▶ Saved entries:
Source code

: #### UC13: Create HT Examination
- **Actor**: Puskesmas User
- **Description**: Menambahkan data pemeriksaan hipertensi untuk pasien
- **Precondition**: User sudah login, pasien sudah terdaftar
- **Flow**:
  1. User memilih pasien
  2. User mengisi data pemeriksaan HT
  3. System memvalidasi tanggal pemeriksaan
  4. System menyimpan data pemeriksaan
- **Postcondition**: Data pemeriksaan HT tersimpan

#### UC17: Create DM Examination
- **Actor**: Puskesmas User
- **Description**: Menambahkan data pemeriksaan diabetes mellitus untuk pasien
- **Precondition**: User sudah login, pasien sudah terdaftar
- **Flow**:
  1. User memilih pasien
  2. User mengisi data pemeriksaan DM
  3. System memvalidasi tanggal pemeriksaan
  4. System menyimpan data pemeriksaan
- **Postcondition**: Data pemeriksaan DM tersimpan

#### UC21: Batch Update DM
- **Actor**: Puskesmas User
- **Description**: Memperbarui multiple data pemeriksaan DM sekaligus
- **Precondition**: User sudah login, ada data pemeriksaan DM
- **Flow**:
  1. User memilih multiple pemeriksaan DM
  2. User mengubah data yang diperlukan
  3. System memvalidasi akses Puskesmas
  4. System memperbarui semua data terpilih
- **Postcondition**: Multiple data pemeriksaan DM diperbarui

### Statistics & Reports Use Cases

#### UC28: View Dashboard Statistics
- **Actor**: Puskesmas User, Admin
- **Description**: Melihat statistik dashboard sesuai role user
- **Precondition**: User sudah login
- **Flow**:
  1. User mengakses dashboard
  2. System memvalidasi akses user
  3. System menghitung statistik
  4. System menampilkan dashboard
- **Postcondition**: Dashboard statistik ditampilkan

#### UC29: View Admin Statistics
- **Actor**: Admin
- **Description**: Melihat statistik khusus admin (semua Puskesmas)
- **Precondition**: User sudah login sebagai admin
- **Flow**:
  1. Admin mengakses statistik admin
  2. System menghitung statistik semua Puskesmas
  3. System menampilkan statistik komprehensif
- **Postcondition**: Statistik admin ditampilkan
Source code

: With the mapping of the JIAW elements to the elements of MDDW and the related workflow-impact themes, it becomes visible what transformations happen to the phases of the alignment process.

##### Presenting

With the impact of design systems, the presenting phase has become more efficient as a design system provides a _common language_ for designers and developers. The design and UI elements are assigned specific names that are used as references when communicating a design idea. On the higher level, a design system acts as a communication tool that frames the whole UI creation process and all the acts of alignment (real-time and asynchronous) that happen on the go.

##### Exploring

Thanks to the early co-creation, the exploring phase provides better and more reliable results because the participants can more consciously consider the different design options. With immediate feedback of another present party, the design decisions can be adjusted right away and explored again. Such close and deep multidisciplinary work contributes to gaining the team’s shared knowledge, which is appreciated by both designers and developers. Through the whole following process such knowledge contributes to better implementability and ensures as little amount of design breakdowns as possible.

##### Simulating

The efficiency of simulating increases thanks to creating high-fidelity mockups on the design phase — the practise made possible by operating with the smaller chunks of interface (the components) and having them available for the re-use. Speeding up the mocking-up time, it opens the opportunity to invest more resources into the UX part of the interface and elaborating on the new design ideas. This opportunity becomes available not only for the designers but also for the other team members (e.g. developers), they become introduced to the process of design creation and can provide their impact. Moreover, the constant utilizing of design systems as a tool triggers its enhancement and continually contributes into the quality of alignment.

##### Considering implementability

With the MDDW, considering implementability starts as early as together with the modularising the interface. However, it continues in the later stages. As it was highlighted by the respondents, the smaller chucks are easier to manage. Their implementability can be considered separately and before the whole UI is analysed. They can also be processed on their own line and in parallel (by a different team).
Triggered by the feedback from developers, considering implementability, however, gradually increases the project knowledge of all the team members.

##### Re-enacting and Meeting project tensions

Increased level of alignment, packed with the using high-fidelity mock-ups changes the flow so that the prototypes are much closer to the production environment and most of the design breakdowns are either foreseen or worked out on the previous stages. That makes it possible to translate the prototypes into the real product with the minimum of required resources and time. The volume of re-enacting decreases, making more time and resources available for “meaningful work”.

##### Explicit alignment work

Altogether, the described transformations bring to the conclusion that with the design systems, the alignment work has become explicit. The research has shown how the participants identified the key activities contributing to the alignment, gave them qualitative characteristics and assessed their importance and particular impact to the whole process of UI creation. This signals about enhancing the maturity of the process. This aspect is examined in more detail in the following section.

▶ TASK BRIEF: Pull out all lines of the data with the string "project".

▶ THE COMPLETED TASK:
Triggered by the feedback from developers, considering implementability, however, gradually increases the project knowledge of all the team members.
##### Re-enacting and Meeting project tensions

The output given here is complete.